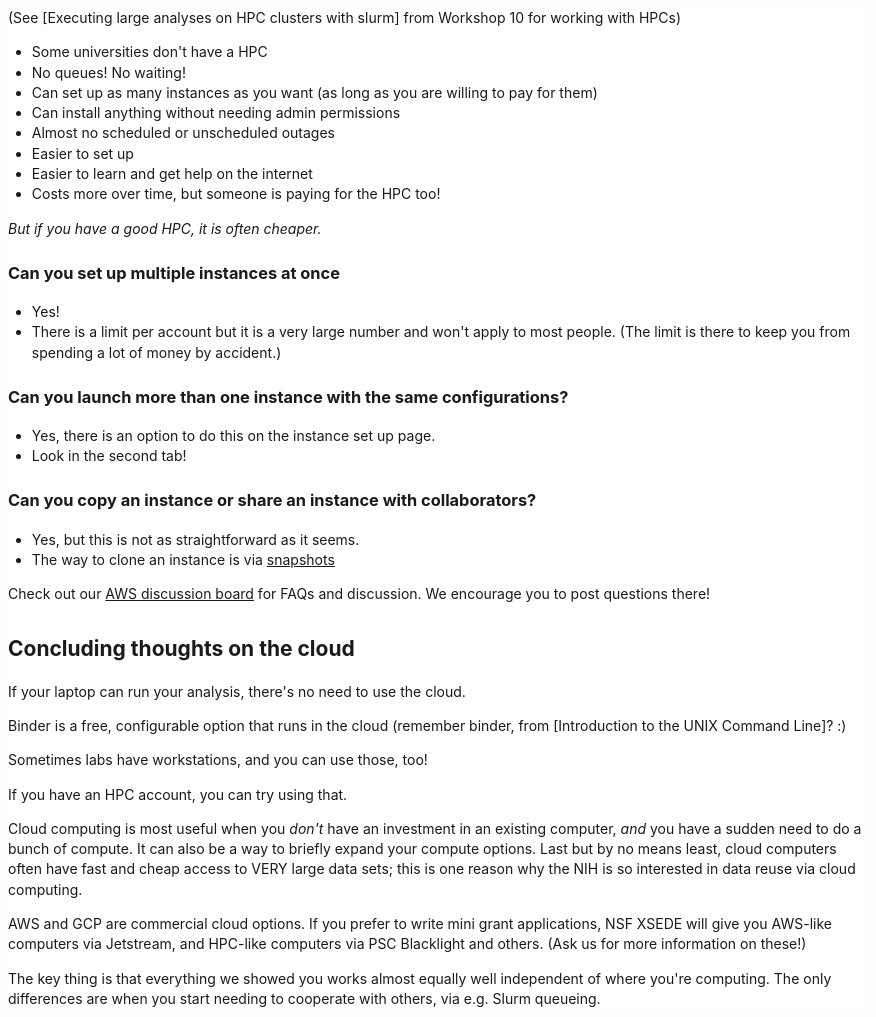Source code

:(See [Executing large analyses on HPC clusters with slurm] from Workshop 10 for working with HPCs)

- Some universities don't have a HPC
- No queues! No waiting!
- Can set up as many instances as you want (as long as you are willing to pay for them)
- Can install anything without needing admin permissions
- Almost no scheduled or unscheduled outages
- Easier to set up 
- Easier to learn and get help on the internet
- Costs more over time, but someone is paying for the HPC too! 

*But if you have a good HPC, it is often cheaper.*

### Can you set up multiple instances at once

- Yes!
- There is a limit per account but it is a very large number and won't apply to most people. (The limit is there to keep you from spending a lot of money by accident.)

### Can you launch more than one instance with the same configurations?

- Yes, there is an option to do this on the instance set up page.
- Look in the second tab!

### Can you copy an instance or share an instance with collaborators?

- Yes, but this is not as straightforward as it seems.
- The way to clone an instance is via [snapshots](https://docs.aws.amazon.com/AWSEC2/latest/UserGuide/ebs-creating-snapshot.html)

Check out our [AWS discussion board](https://github.com/nih-cfde/training-and-engagement/discussions/categories/aws) for FAQs and discussion. We encourage you to post questions there!

## Concluding thoughts on the cloud

If your laptop can run your analysis, there's no need to use the cloud.

Binder is a free, configurable option that runs in the cloud (remember
binder, from [Introduction to the UNIX Command Line]? :)

Sometimes labs have workstations, and you can use those, too!

If you have an HPC account, you can try using that.

Cloud computing is most useful when you _don't_ have an investment in
an existing computer, _and_ you have a sudden need to do a bunch of
compute.  It can also be a way to briefly expand your compute options.
Last but by no means least, cloud computers often have fast and cheap
access to VERY large data sets; this is one reason why the NIH is so
interested in data reuse via cloud computing.

AWS and GCP are commercial cloud options. If you prefer to write mini
grant applications, NSF XSEDE will give you AWS-like computers via
Jetstream, and HPC-like computers via PSC Blacklight and others. (Ask
us for more information on these!)

The key thing is that everything we showed you works almost equally
well independent of where you're computing. The only differences are
when you start needing to cooperate with others, via e.g. Slurm
queueing.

____

# Task brief:
In the entries above, find each line with "that" and copy it.

# Answer box:
Binder is a free, configurable option that runs in the cloud (remember
If you have an HPC account, you can try using that.
The key thing is that everything we showed you works almost equally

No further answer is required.